- 1HIT Center for Life Sciences, School of Life Science and Technology, Harbin Institute of Technology, Harbin, China
- 2Department of Hematology/Oncology, Boston Children’s Hospital, Harvard Medical School, Boston, MA, United States
- 3APC Microbiome Ireland, School of Microbiology, University College Cork, Cork, Ireland
As an intracellular form of a bacteriophage in the bacterial host genome, a prophage usually integrates into bacterial DNA with high specificity and contributes to horizontal gene transfer (HGT). With the exponentially increasing number of microbial sequences uncovered in genomic or metagenomics studies, there is a massive demand for a tool that is capable of fast and accurate identification of prophages. Here, we introduce DBSCAN-SWA, a command line software tool developed to predict prophage regions in bacterial genomes. DBSCAN-SWA runs faster than any previous tools. Importantly, it has great detection power based on analysis using 184 manually curated prophages, with a recall of 85% compared with Phage_Finder (63%), VirSorter (74%), and PHASTER (82%) for (Multi-) FASTA sequences. Moreover, DBSCAN-SWA outperforms the existing standalone prophage prediction tools for high-throughput sequencing data based on the analysis of 19,989 contigs of 400 bacterial genomes collected from Human Microbiome Project (HMP) project. DBSCAN-SWA also provides user-friendly result visualizations including a circular prophage viewer and interactive DataTables. DBSCAN-SWA is implemented in Python3 and is available under an open source GPLv2 license from https://github.com/HIT-ImmunologyLab/DBSCAN-SWA/.
Introduction
Bacteriophages are viruses that specifically infect their bacterial hosts. Passive replication of the phage genome relies on integration into the host’s chromosome and becoming a prophage (Panis et al., 2010). Nearly half of the sequenced bacteria are lysogens, representing a tremendous and previously under-explored source of phages. Phages coexist and evolve with bacteria, influencing the entire ecological environment. Recently, phage therapy, defined as using phages to treat bacterial infections, has also been greatly emphasized. Therefore, the identification of prophages in their host genomes is critical not only for understanding their biological mechanisms but also for developing therapeutic strategies.

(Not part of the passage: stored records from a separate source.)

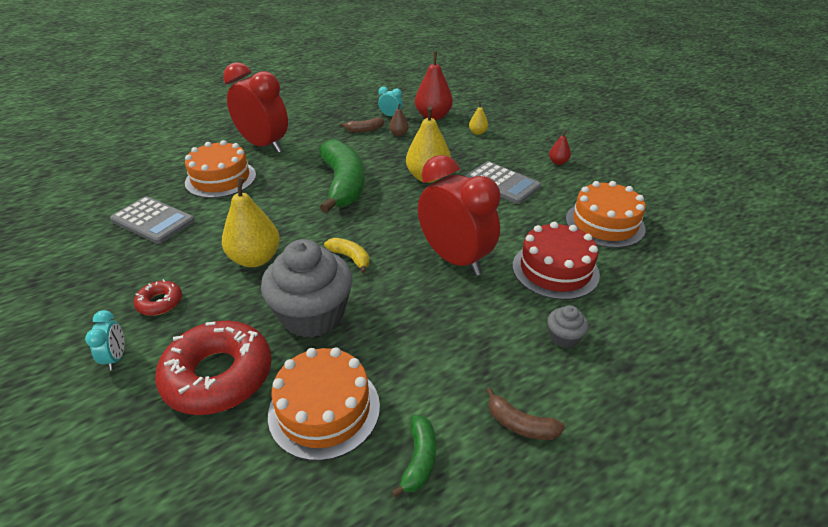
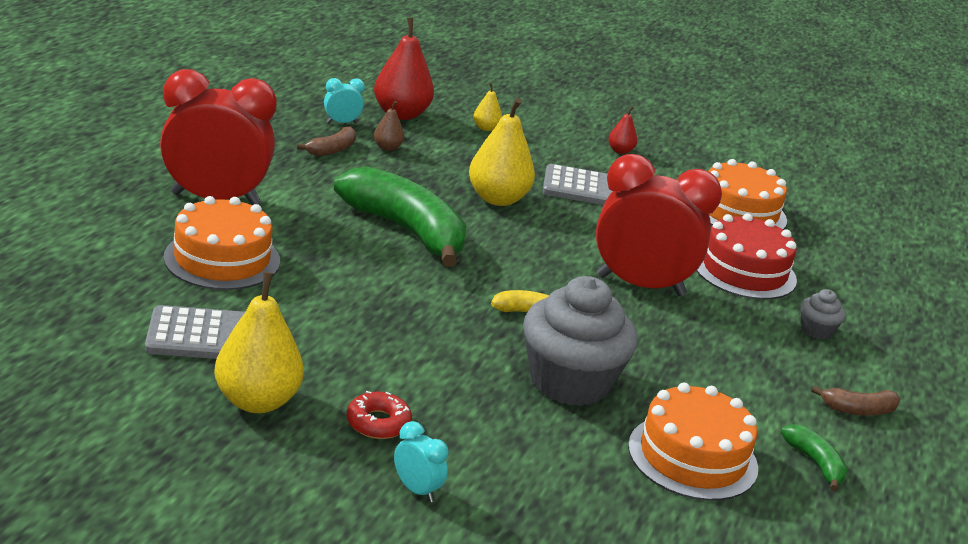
camera: 40 degrees left, 10 degrees down
red donut [155,321,272,415] -> none
yellow pear [222,177,280,267] -> yellow pear moved to [214,272,304,413]

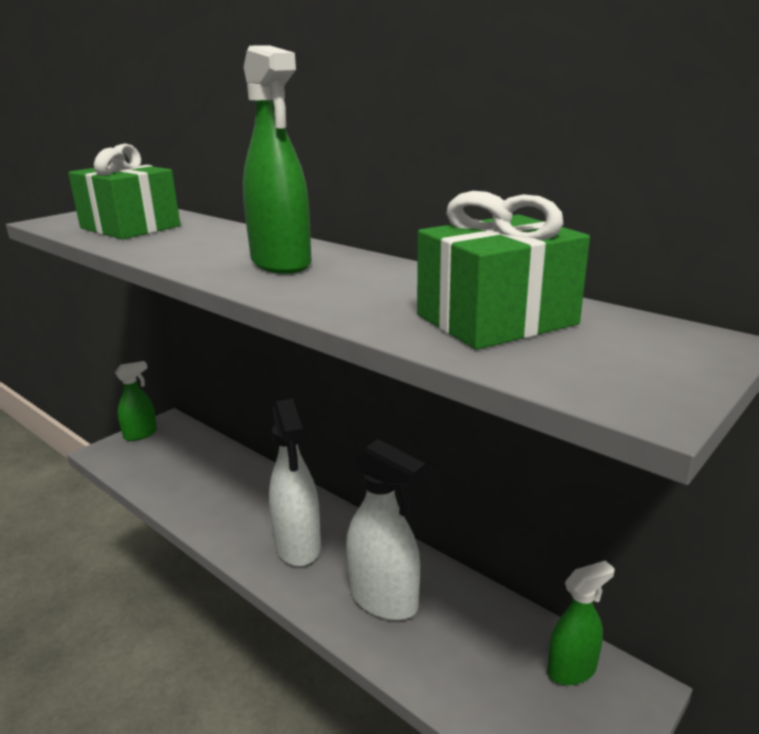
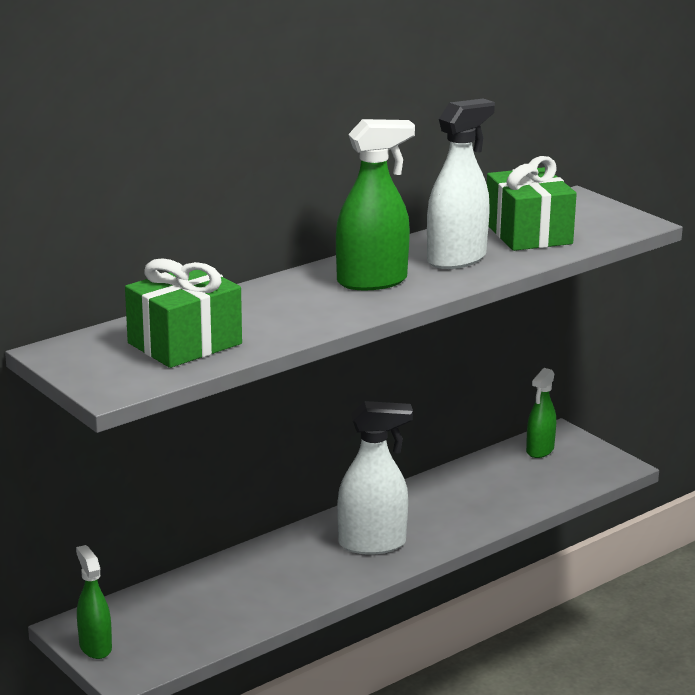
camera: 80 degrees left, 0 degrees up
white spray bottle [346,439,425,620] -> white spray bottle moved to [427,99,495,269]
green spray bottle [547,561,615,685] -> green spray bottle turned 135 degrees counterclockwise [526,368,556,458]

Several computational tools have been developed to predict putative prophage regions. Phage_Finder (Fouts, 2006) is a standalone software based on a heuristic algorithm to identify prophage regions in completely sequenced bacterial genomes. VirSorter (Roux et al., 2015) is a tool to detect viral segments in microbiome sequencing data. PHASTER is a popular webserver to identify and annotate prophage sequences in prokaryotic genomes and plasmids (Arndt et al., 2016). Prophage Hunter (Song et al., 2019) is a one-stop webserver to identify prophage regions in bacterial genomes and evaluate the activity of the prophages. All these tools have substantially revolutionized the prediction of prophages in bacterial genomes. However, PHASTER and Prophage Hunter only support predictions using the webserver but cannot perform large-scale predictions for high-throughput microbiome sequencing data. Though supporting prophage detection from massive bacterial genomes, Phage_Finder and VirSorter have limitations in speed and predictive power. To accommodate running speed, detection rate and accuracy, and data scale, we introduce DBSCAN-SWA, a tool to detect prophages in a high-throughput mode, which outperforms previous tools in running time and detection efficiency (Table 1). DBSCAN-SWA can be run either as a web server (http://www.microbiome-bigdata.com/PHISDetector/index/tools/DBSCAN-SWA) or as a command line tool available at https://github.com/HIT-ImmunologyLab/DBSCAN-SWA/.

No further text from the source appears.